- _To-do item_
Copy exactly every line below, from the first through the one that contains "[132,354,899,375] [132,382,303,403] You", and skip all pictures.

- _Items from a data source_
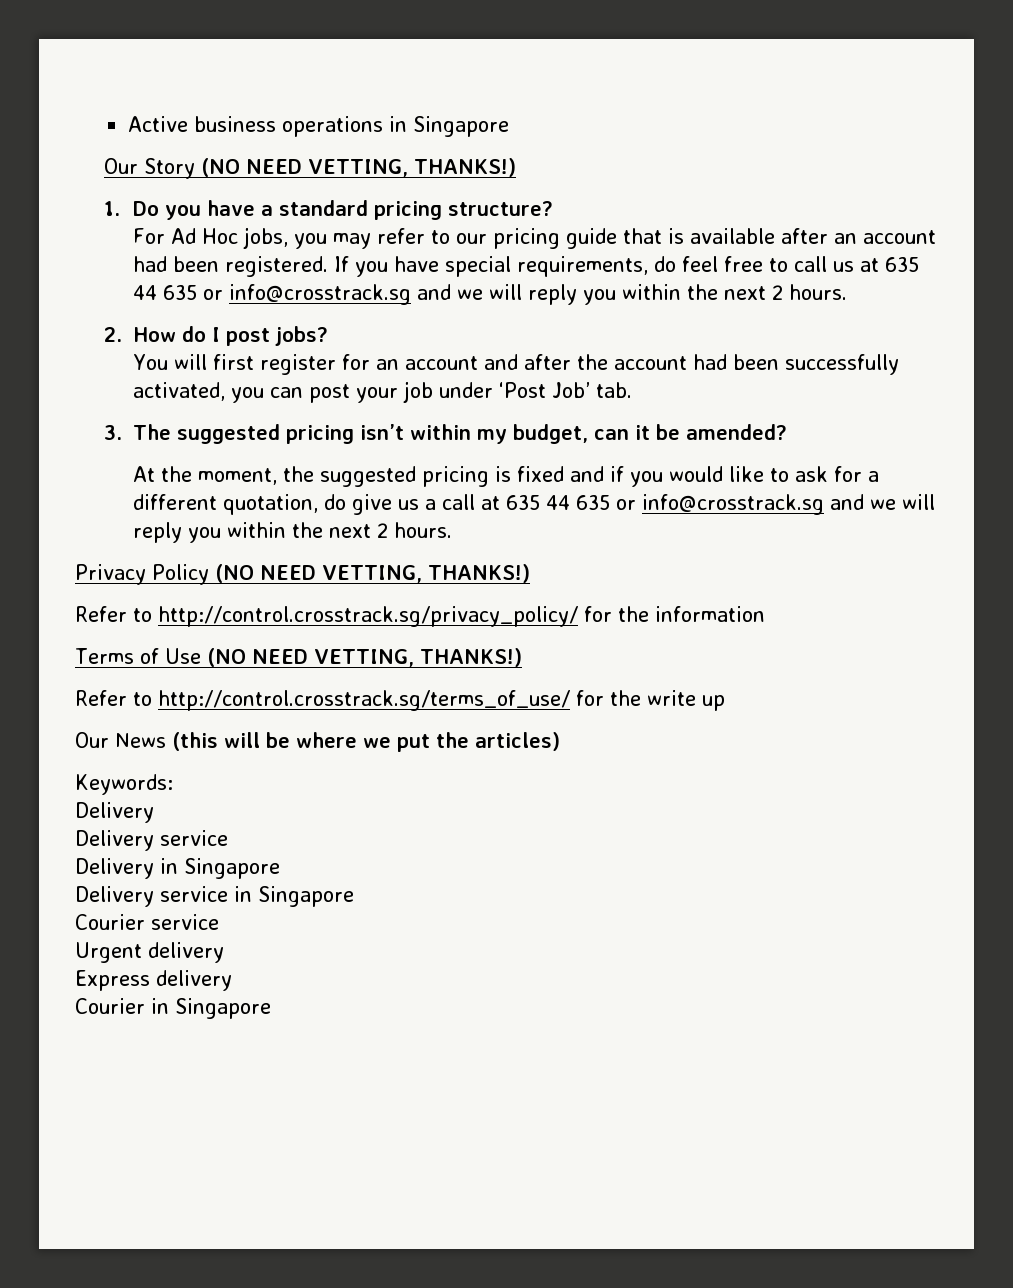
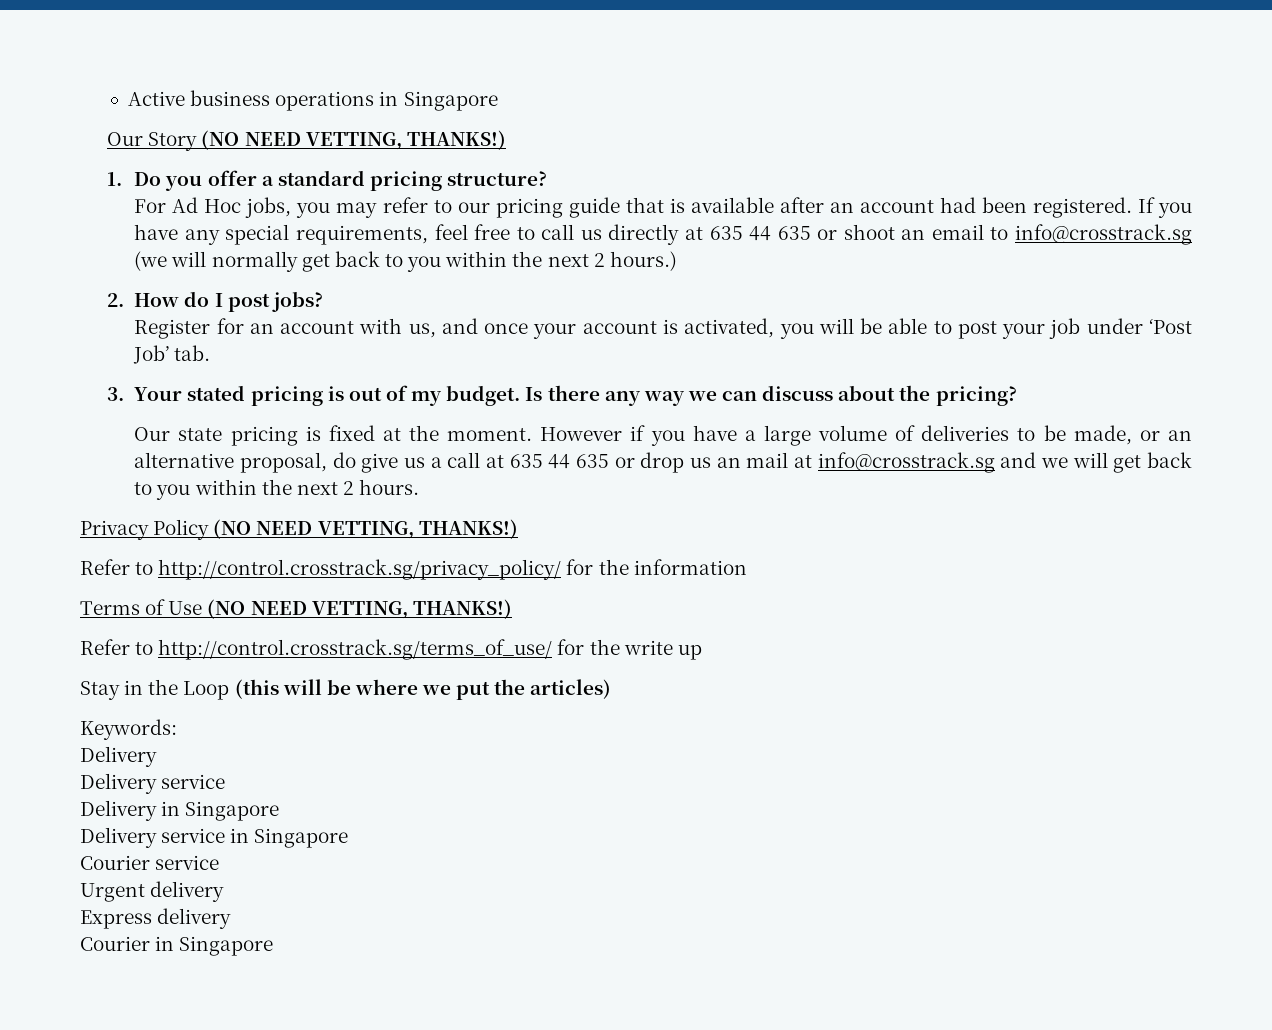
[206,200,255,216] have -> [207,170,257,186] offer
(439, 264) none -> [184,229,220,245] any
[653,256,676,272] do -> (429, 235) none
[859,257,919,272] [132,284,847,305] at 635 44 635 or info@crosstrack.sg and we will reply you within the next 2 hours. -> [608,224,1193,245] [134,251,677,272] directly at 635 44 635 or shoot an email to info@crosstrack.sg (we will normally get back to you within the next 2 hours.)
[132,354,899,375] [132,382,303,403] You will first register for an account and after the account had been successfully activated, you can -> [134,318,952,339] Register for an account with us, and once your account is activated, you will be able to
[132,424,787,444] [132,466,879,487] [132,494,318,515] The suggested pricing isn’t within my budget, can it be amended? // At the moment, the suggested pricing is fixed and if you would like to ask for a different quotation, -> [134,385,1017,406] [134,425,1192,446] [134,452,327,473] Your stated pricing is out of my budget. Is there any way we can discuss about the pricing? // Our state pricing is fixed at the moment. However if you have a large volume of deliveries to be made, or an alternative proposal,
[641,494,935,515] [132,522,182,543] info@crosstrack.sg and we will reply -> [640,452,1192,473] [134,482,153,495] drop us an mail at info@crosstrack.sg and we will get back to
[75,732,166,748] Our News -> [80,679,230,700] Stay in the Loop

- _Expected output_
[206,200,255,216] have -> [207,170,257,186] offer
(439, 264) none -> [184,229,220,245] any
[653,256,676,272] do -> (429, 235) none
[859,257,919,272] [132,284,847,305] at 635 44 635 or info@crosstrack.sg and we will reply you within the next 2 hours. -> [608,224,1193,245] [134,251,677,272] directly at 635 44 635 or shoot an email to info@crosstrack.sg (we will normally get back to you within the next 2 hours.)
[132,354,899,375] [132,382,303,403] You will first register for an account and after the account had been successfully activated, you can -> [134,318,952,339] Register for an account with us, and once your account is activated, you will be able to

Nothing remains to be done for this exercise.